Your instructions:
What should come back is the data below, word for word, minus any picture.

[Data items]
↓↓↓

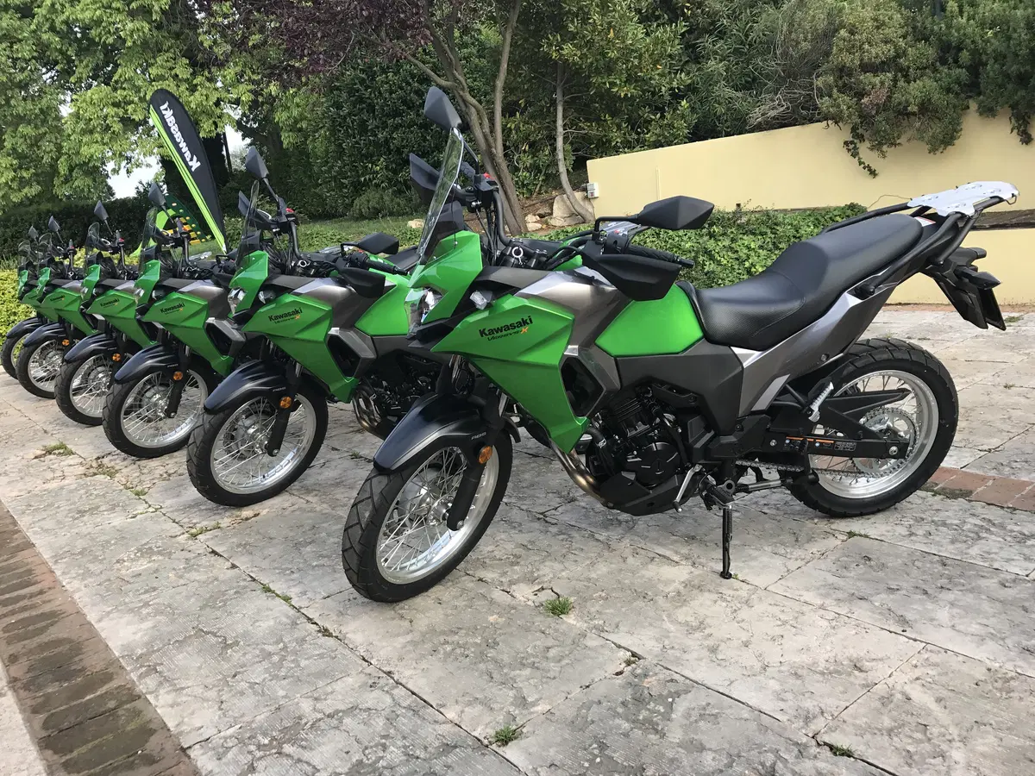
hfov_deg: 63.4
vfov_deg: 49.7
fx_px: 837
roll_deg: +6.9
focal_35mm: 28
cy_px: 388
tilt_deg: -10.7
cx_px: 518
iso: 20
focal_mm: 3.99
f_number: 1.8
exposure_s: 1/463
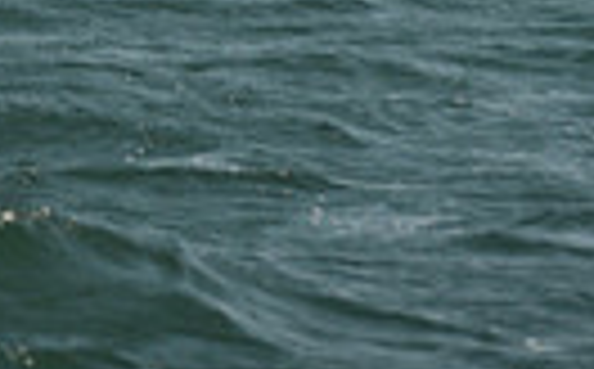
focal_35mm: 547
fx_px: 8840
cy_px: -918
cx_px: -97
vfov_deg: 2.4
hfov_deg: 3.8
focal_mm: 122
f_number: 5
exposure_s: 1/640
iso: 250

↑↑↑

Reply:
hfov_deg: 63.4
vfov_deg: 49.7
fx_px: 837
roll_deg: +6.9
focal_35mm: 28
cy_px: 388
tilt_deg: -10.7
cx_px: 518
iso: 20
focal_mm: 3.99
f_number: 1.8
exposure_s: 1/463
focal_35mm: 547
fx_px: 8840
cy_px: -918
cx_px: -97
vfov_deg: 2.4
hfov_deg: 3.8
focal_mm: 122
f_number: 5
exposure_s: 1/640
iso: 250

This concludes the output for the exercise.